Contemporary art and photography in artPublications

Fineart Photography, Terry Hope, 2003-01

Terry Hope: Thomas Kellner, in: Fine Art Photography, 2003

Having found a way of expressing himself, Kellner was able to develop his theme and to   expand it to cover a whole series of different subjects. While being a time-consuming and   expensive way of working, those who saw the work reacted very warmly to it, and Kellner   realised that his pictures had widespread appeal. In order to exploit this interest,   however, it was vital for him to show his portfolio to as many people as possible and to try to establish a market for his pictures to raise the money to allow him to continue.

Consequently, he travelled extensively to meet as many people as possible that were in a position to give feedback or to advise on his marketing strategy. At the Arles Festival in  southern France (held each year at the start  of July) he met photographer and gallery owner  Manuela Hoefer, who invited him to show his  work at the Contemporary Photography Fair in  London, an event that she organises herself. This was an opportunity to show and to sell work directly to collectors, and it introduced  Kellner's style to a new, wider audience.

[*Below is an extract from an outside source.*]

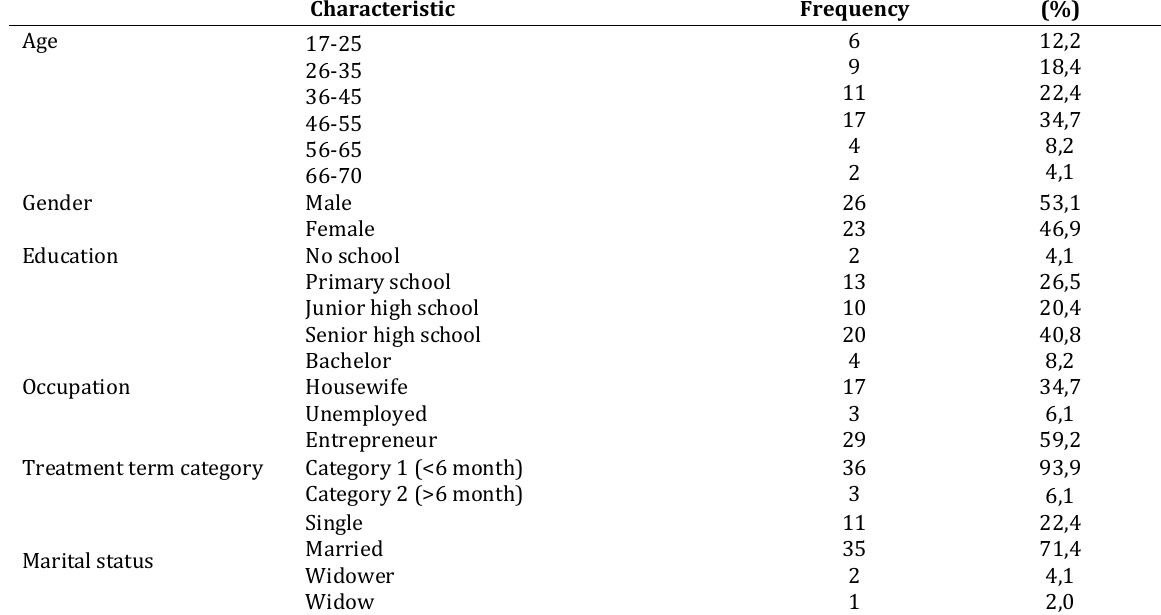
Table 2. Anxiety Level and Spiritual Level of the Pulmonary Tuberculosis Patients in Puskesmas Perak Surabaya (n = 49) Normal Medium anxiety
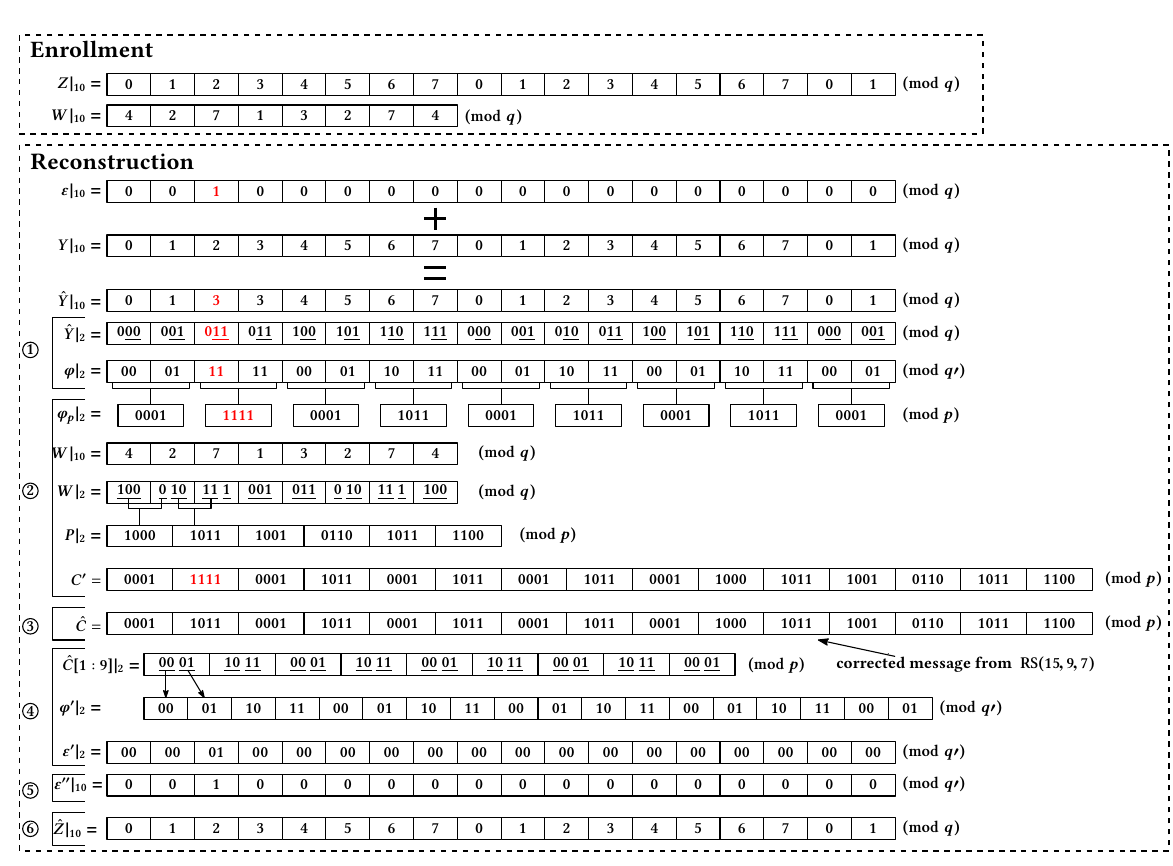
Figure 12: LMC example for successful decoding (q=8, q 0 = 4 , l u = 2 , l d = − 1,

Later Kellner showed his work in Hoefer's  London gallery and established steady sales there, and since that time he's devoted himself  to developing contacts with other outlets  around the world. After seeing his work, the  Ffotogallery in Cardiff commissioned him to  produce a series of images of buildings in the  city using his distinctive style and his work is  now being carried and collected by some of the  most prestigious galleries and museums in the  States, such as the Art Institute of Chicago.

Kellner's idea has now developed to encompass  more than one film, allowing bigger pictures (see previous pages) to be produced, and the option of using a larger format than 35 mm is also being explored. Kellner's approach demonstrates that as well as discovering a distinctive style and establishing a body of work that has continuity, it is also important for photographers to continue to interrogate their chosen style, and to take their work forward so that it’s always developing.

Hope, T., 2003. Fine Art Photography. Creating beautiful images for sale and display. Mies: RotoVision.  p.1-4.